— INFORMATION PROVIDED —
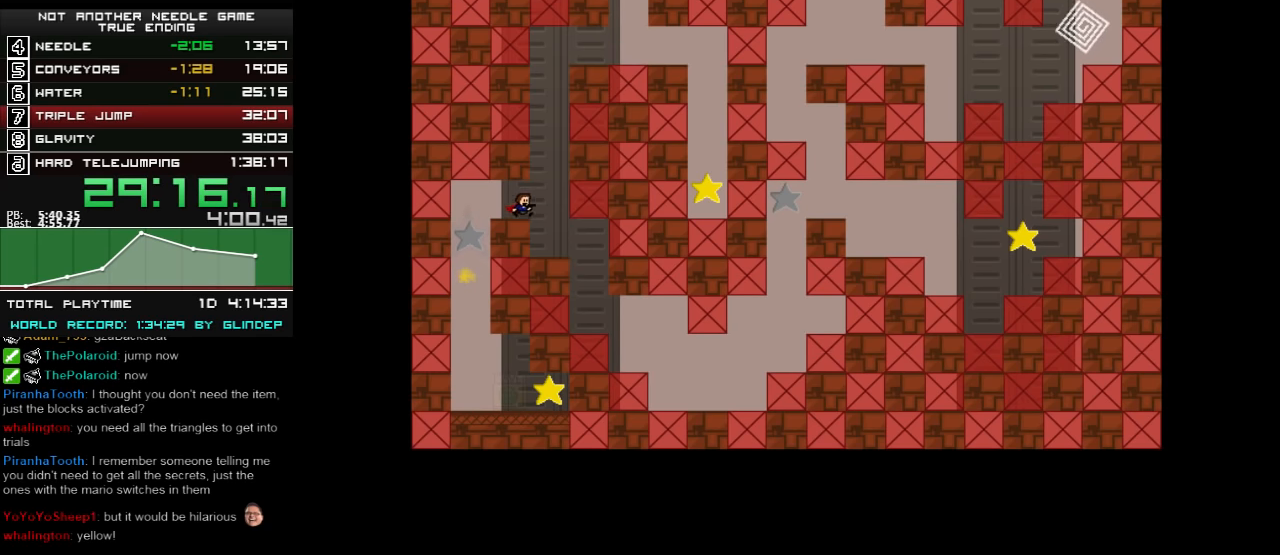
{"keys": ["shift_l"], "events": [[40, "shift_l", "down"], [140, "right", "up"], [380, "shift_l", "up"], [420, "shift_l", "down"]]}
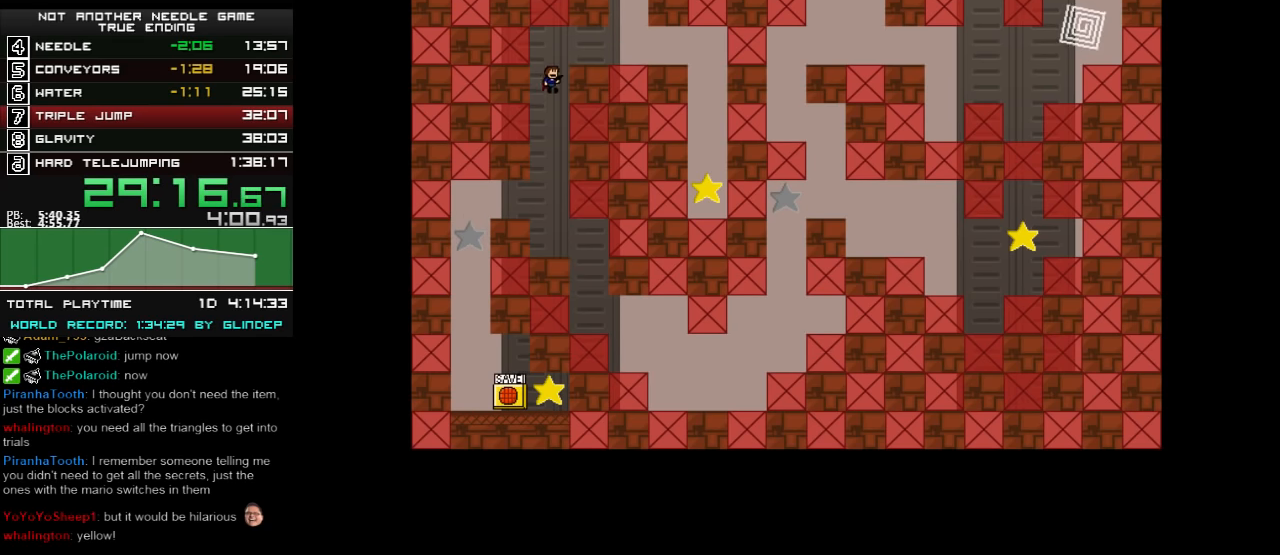
{"keys": ["right"], "events": [[40, "right", "down"], [140, "shift_l", "up"], [340, "shift_l", "down"], [380, "shift_l", "up"], [440, "shift_l", "down"], [480, "shift_l", "up"]]}
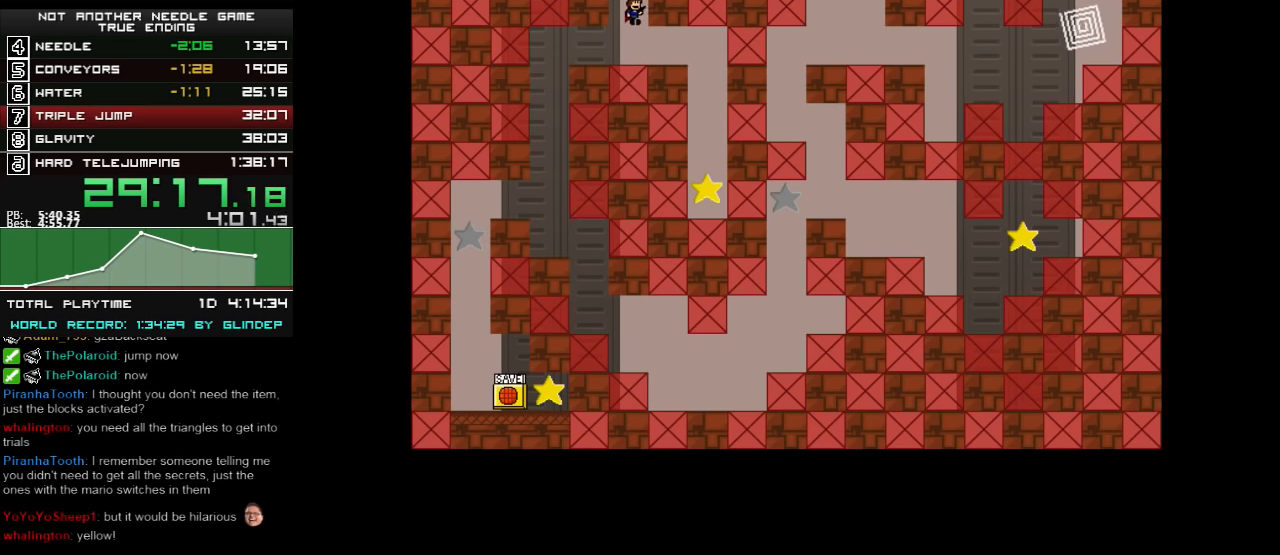
{"keys": ["right"], "events": [[140, "z", "down"], [180, "z", "up"], [260, "z", "down"], [320, "z", "up"]]}
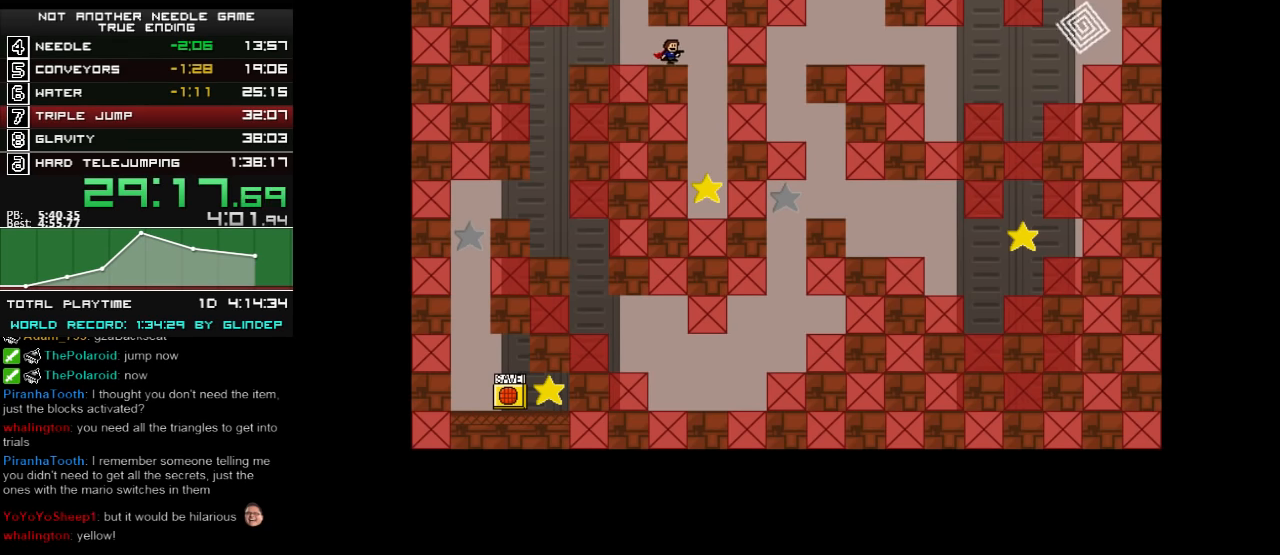
{"keys": [], "events": [[220, "right", "up"]]}
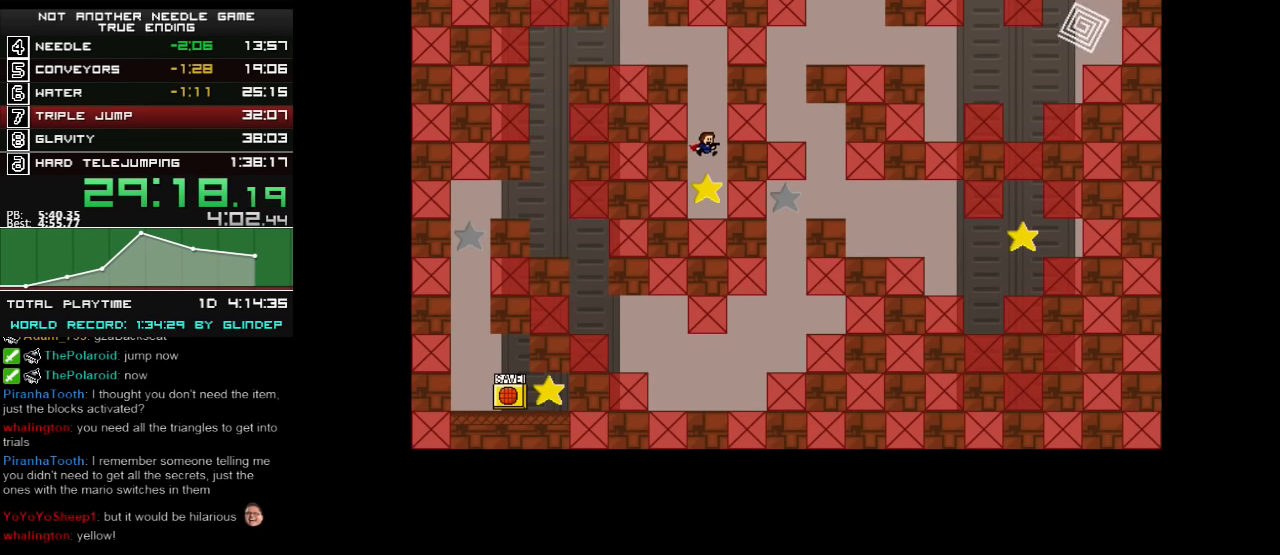
{"keys": ["shift_l"], "events": [[40, "shift_l", "down"], [320, "shift_l", "up"], [360, "shift_l", "down"]]}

— DIRECTIONS —
Filter the listing above so that only lines holding the word "down" remain, and report those lines.

— ANSWER AREA —
{"keys": ["shift_l"], "events": [[40, "shift_l", "down"], [140, "right", "up"], [380, "shift_l", "up"], [420, "shift_l", "down"]]}
{"keys": ["right"], "events": [[40, "right", "down"], [140, "shift_l", "up"], [340, "shift_l", "down"], [380, "shift_l", "up"], [440, "shift_l", "down"], [480, "shift_l", "up"]]}
{"keys": ["right"], "events": [[140, "z", "down"], [180, "z", "up"], [260, "z", "down"], [320, "z", "up"]]}
{"keys": ["shift_l"], "events": [[40, "shift_l", "down"], [320, "shift_l", "up"], [360, "shift_l", "down"]]}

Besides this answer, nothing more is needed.